Many don’t know how much their final repair bills will be. And the prospect of sky-rocketing insurance premiums is only adding to the stress.
“I wouldn’t be surprised if CSV backtracks on their promise to assist in funding all high-risk buildings and tightens their criteria more,” he said.
“They just don’t have enough promised funding and have their heads in the sand.”
Retiree Marilyn Sneddon finds herself in a similar situation. She is 74 and her husband is 79. They bought an off-the-plan apartment in Melbourne’s CBD in 2012 and moved in two years later.
Buying the apartment was a major part of their retirement plan.
Like Mr Wilmoth, their owners corporation has building orders from the City of Melbourne asking them to remove the combustible cladding from their building by October 2020.
The owners corporation’s insurance premiums increased from $134,000 to $300,000 after the cladding was discovered, too.
CSV has not yet told them whether they will fund the repairs.
“There’s no way we can afford to pay this. I mean, we could empty out our superannuation, I suppose, and live on nothing.
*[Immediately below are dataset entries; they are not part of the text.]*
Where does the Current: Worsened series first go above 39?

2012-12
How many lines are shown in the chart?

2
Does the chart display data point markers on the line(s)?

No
But apart from that, it’s just wrong and unfair,” Ms Sneddon told The New Daily.
She and her husband are reluctant to pay for the repairs, as they worry they’ll never see the money again.
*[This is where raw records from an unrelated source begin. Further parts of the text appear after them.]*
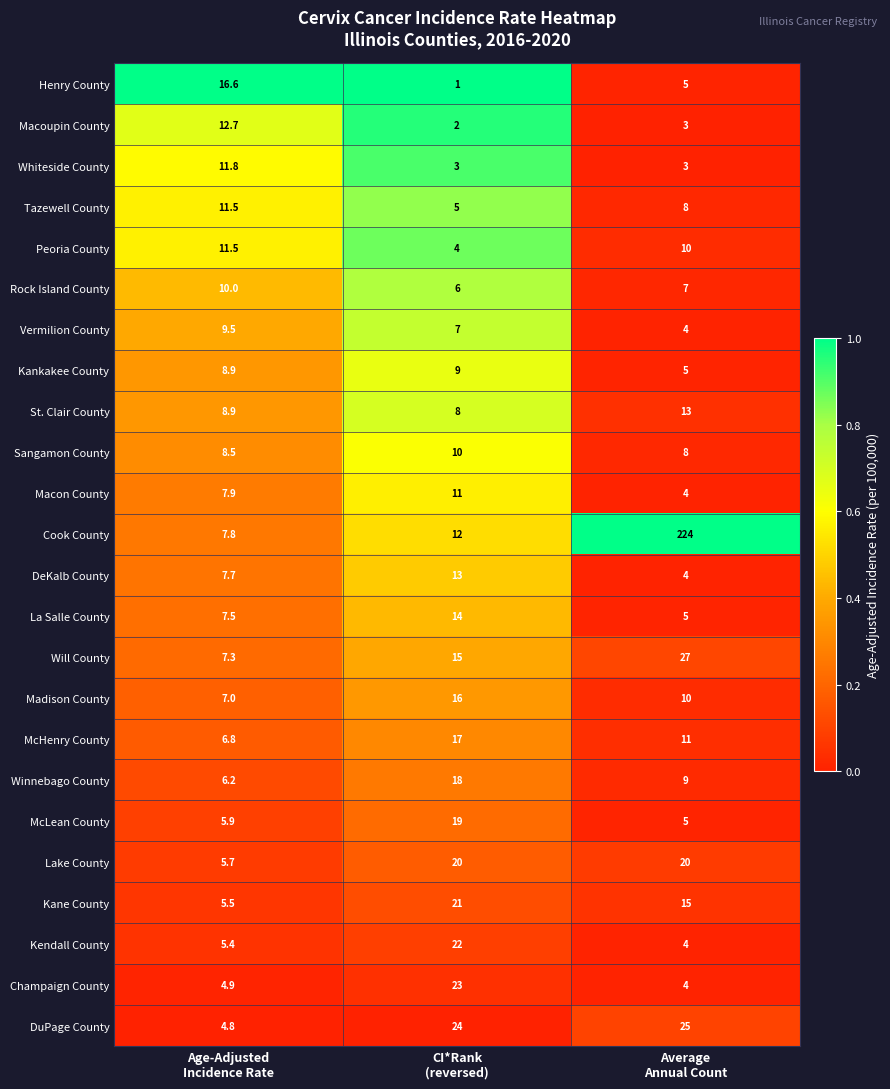

Which series has the largest total across all categories?

Cook County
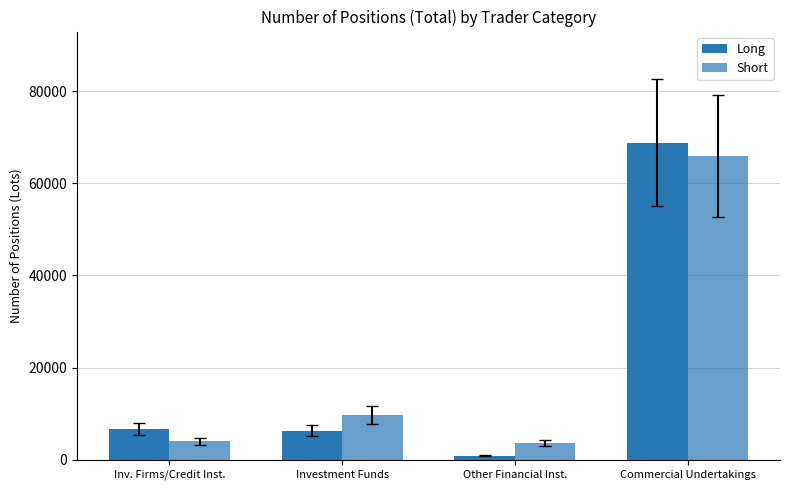

True or false: Long has a value of 912.9 at Other Financial Inst..

True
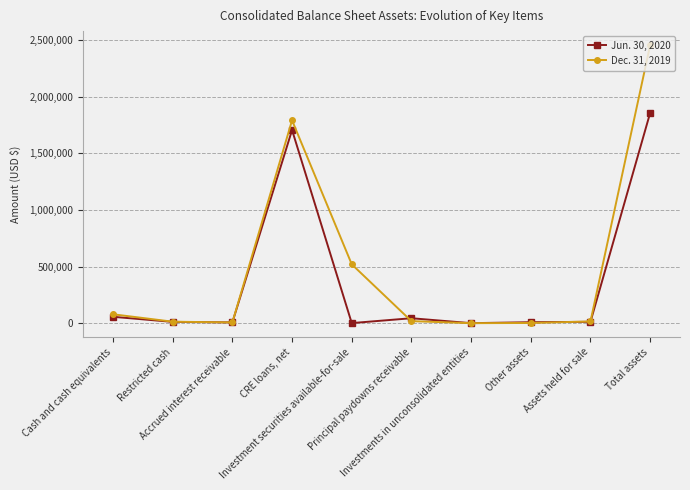

True or false: Jun. 30, 2020 has more than 0 points higher than both neighbors.

True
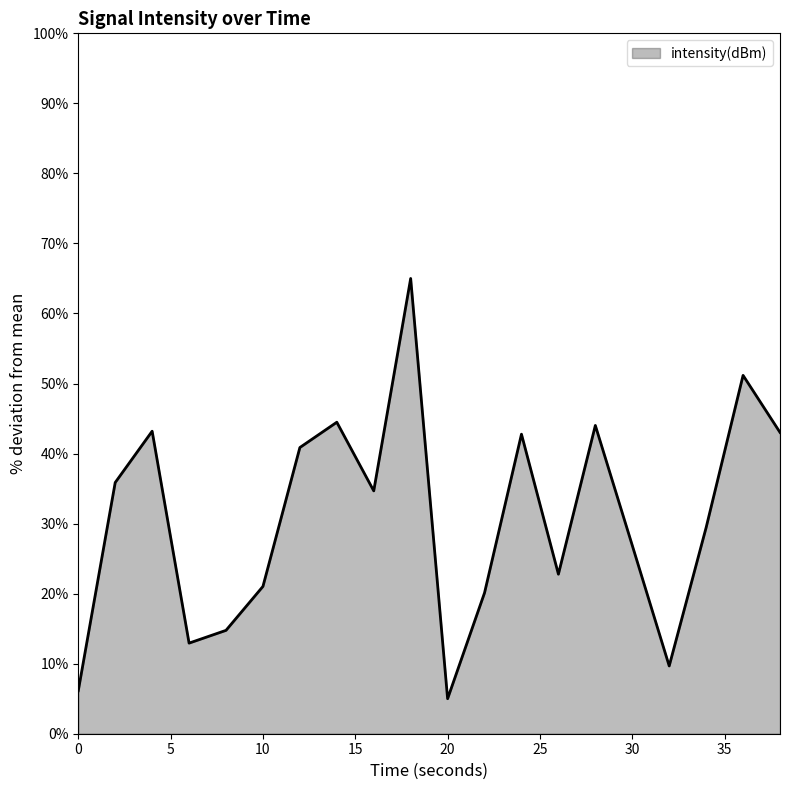

What is the greatest value displayed?

65.0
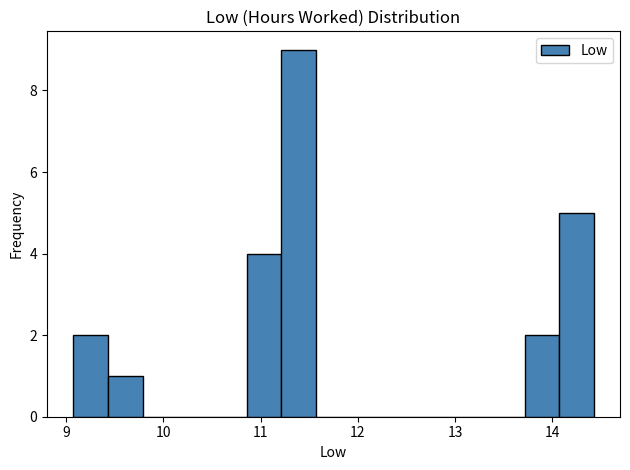

Read against the x-axis, roughly where is the centre of the tallest bar?

11.4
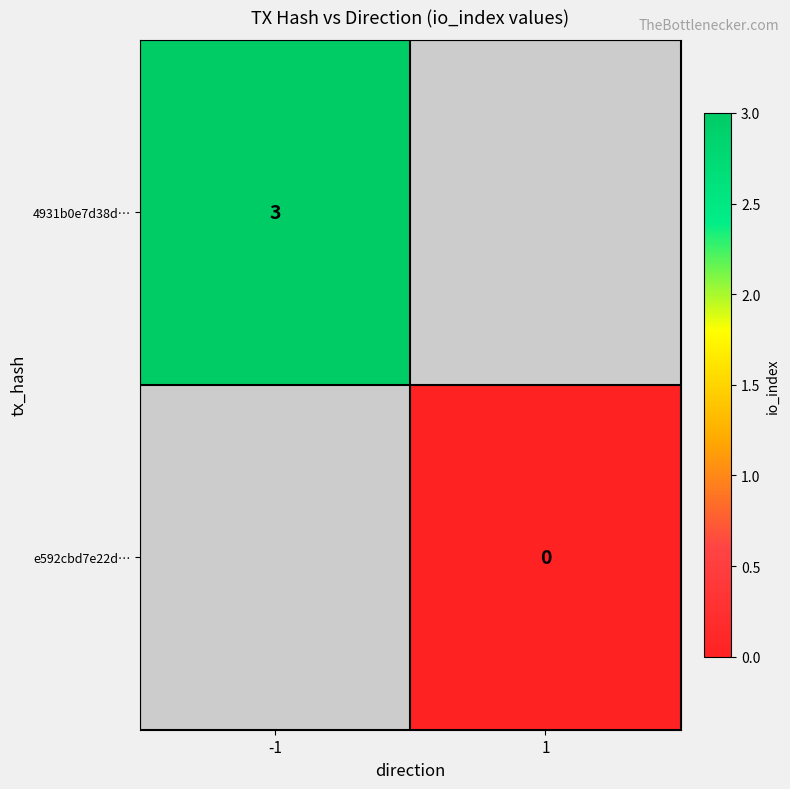

True or false: 4931b0e7d38d… has a value of 3 at -1.

True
The most probable cause of yesterday's fire in Spencer Street was a discarded cigarette that ignited combustible material on the balcony. These images from the 26th floor are a reminder for the community to fully extinguish cigarettes & limit items stored on a balcony. pic.twitter.com/AME1BcAjVe
— MFB (@MFB_NEWS) February 5, 2019
“Apparently the council is offering a loan – I’m laughing while I say this – through our rates. But we’re not entering into a loan,” Ms Sneddon said.
“My husband will be 80 next year, and I will be 75. I worked right up until last year, so we’re not entering into a loan at our age. It’s laughable.
“And we’ve been told if individual owners don’t pay, individual apartments will be locked out … it’s scary.”
A spokesperson from the Victorian Government said “owners and councils need to work together towards a sensible solution”.
The revelations came after Australia’s state and federal building ministers met on Friday to discuss the combustible cladding and insurance crises currently engulfing the construction industry.
The ministers failed to find a solution to either problem, and agreed to hold another meeting in April.
Meanwhile, the firefighters’ union told a NSW building inquiry that some products being used to replace non-compliant cladding could enable “fires to burn hotter and faster”.